Rezidor Hotel Group saw its second-quarter net profit fall from Eu17.2m in the same period last year, when it recorded a one-off gain of Eu14m, to Eu4.7m.
The company also saw margins hit by the Arab spring and commented that, despite "continued recovery" in the European hotel market, the overall macroeconomic conditions remained "uncertain". The group is, however, not letting political events deter it and is continuing to grow, with the emerging markets remaining a focus.
Kurt Ritter, president & CEO, told an analysts' call: "Although I am happy with the development with the underlying business, I am not happy with the bottom line."
Ritter said: "The political turbulence in North Africa and the Middle East had a bigger impact than in the previous quarter. A substantial drop in management fees from Bahrain, Egypt, Tunisia and Libya, together with a weak development in South Africa compared to the very strong summer during the 2010 World Cup had a negative impact on group margins."
He added: "Despite a solid growth in the topline, the quarter noted a weak flow through. Two-thirds of the revenue growth came from newly-opened leased hotels which, as foreseen, did not generate any profit being in their early ramp-up phase."
Ritter commented that, looking forwards, the company had no leases in its pipeline, which is currently at over 20,000 rooms. The group said it was also seeing an increase in conversion opportunities, driven in part by banks selling hotels. For the first time, the group said, it was also seeing conversion opportunities in the Middle East.
The group's results were also negatively affected due to one-off operating costs relating to the increased Park Inn marketing activities and an organisational restructuring. Ebitda fell 15% to Eu14.8m on higher higher rental expenses.
The company saw revpar growth of 4.5% for the first half of the year, but 3% for the second quarter. Occupancy increased in the second quarter, to reach 66.7%, up from the first-half total of 61.%. In the Middle East and Africa regions, the influence of the Arab spring was seen by a fall in revpar of 27.8%, as occupancy fell by 23.1%. This was in contrast to the Eastern Europe, the strongest-performing region, which saw revpar grow by 19.1%, on rate growth of 12% and occupancy growth of 6.3%.
The established Rest of Western Europe region, which excluded the Nordics, saw more temperate revpar growth of 10.7%, coming from both occupancy (6.8%) and rate (3.6%). Ritter said: "My feeling for the immediate future is positive. The only enemy I can see is the economy, so all in all I am confident."
HA Perspective: Rezidor's decision to place much of its expansion on markets which others would not dare to touch means that the group can find itself hit more than most by events such as the Arab spring, which cost it Eu1.5m in lost fee revenue.
The group is to continue to pursue such regions, using its less-capital intensive management model, limiting its risk.

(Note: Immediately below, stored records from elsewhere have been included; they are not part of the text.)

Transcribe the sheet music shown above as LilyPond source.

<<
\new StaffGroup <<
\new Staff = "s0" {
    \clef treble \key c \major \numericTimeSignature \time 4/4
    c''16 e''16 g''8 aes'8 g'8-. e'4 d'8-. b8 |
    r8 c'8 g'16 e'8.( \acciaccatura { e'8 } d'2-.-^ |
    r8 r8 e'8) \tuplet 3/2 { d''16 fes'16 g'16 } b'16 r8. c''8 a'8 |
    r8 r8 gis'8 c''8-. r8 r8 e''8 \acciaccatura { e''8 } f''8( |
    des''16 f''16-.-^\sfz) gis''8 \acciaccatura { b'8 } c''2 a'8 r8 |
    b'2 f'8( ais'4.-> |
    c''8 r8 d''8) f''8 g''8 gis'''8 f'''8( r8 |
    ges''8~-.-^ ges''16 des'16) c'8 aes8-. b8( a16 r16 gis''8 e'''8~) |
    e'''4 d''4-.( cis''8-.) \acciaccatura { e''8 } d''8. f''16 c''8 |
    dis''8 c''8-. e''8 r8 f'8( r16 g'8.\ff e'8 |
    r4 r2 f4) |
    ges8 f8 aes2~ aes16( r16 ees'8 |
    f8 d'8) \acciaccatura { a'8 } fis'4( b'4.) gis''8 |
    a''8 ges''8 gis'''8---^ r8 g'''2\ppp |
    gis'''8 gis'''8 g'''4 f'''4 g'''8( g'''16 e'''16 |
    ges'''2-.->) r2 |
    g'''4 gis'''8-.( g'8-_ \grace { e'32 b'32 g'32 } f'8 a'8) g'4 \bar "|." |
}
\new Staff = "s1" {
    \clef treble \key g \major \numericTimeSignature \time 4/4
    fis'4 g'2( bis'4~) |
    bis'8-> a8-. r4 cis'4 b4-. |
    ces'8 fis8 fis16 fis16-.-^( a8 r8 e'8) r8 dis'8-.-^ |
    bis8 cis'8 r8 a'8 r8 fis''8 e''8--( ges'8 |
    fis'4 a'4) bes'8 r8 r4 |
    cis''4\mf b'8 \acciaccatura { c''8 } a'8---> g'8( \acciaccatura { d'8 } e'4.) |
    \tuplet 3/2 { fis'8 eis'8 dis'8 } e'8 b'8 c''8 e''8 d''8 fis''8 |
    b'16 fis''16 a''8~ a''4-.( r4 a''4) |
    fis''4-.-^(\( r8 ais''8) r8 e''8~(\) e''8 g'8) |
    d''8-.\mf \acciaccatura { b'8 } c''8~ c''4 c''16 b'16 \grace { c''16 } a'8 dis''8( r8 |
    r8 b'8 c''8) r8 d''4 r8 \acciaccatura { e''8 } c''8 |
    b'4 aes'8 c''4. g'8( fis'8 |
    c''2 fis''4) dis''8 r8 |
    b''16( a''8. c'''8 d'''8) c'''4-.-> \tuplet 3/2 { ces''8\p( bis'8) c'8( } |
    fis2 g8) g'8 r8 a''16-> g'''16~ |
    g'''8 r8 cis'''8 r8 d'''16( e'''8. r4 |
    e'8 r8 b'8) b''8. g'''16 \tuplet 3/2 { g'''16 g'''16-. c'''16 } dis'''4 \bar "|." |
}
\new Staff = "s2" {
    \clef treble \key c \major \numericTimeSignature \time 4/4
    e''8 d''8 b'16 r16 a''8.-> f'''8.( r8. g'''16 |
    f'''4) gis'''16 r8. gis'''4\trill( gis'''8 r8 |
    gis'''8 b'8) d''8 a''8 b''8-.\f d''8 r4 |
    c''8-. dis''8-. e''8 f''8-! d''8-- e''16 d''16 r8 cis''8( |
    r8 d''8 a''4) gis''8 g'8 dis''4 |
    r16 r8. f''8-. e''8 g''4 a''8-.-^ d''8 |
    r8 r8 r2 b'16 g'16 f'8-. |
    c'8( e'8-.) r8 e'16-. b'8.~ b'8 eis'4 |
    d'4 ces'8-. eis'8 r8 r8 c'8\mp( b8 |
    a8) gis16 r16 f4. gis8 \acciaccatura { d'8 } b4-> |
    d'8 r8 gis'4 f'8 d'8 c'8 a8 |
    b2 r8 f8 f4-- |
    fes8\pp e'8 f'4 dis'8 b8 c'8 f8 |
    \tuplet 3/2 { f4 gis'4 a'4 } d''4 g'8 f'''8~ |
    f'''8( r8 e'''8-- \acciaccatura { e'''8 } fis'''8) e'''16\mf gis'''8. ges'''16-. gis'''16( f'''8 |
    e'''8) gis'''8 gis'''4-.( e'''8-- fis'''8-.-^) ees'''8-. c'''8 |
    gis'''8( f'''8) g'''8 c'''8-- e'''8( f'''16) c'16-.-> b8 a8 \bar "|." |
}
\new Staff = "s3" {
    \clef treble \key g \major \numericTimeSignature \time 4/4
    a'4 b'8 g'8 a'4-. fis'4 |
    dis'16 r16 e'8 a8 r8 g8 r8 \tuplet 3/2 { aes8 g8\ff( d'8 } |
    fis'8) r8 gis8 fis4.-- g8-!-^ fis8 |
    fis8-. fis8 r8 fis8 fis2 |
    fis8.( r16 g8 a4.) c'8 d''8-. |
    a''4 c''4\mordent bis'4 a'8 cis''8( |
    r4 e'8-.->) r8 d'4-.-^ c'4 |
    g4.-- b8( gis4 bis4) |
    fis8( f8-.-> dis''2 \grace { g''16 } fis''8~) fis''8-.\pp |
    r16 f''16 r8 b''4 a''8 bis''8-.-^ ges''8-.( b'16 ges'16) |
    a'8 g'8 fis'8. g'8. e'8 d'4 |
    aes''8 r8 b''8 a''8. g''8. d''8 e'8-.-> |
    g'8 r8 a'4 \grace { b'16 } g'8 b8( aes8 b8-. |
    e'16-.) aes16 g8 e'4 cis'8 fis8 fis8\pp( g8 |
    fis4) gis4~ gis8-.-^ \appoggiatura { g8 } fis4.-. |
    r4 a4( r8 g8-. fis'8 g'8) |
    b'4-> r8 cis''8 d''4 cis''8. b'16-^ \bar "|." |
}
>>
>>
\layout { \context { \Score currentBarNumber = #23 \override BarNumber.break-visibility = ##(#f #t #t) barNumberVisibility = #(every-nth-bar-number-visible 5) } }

Puneet Chhtawal, executive VP and chief development officer, commented: "The emerging markets remain a good opportunity for asset-light growth, which is very profitable.
"In the emerging markets you can expect up to 15% of the market getting delayed and washed out and what we will continue to do is compensate with conversion opportunities in our mature markets."
One reading of an effective emerging markets strategy is that it is about optionality. If one country is out of sorts, superior returns available from the successful ones will counterbalance things.
There is a bigger problem if a regional issue erupts and impacts many of your options. This is clearly what has happened with the Arab spring.
Luckily for Rezidor it has the super-stable Nordic markets and stable West European markets to balance regional emerging market risk.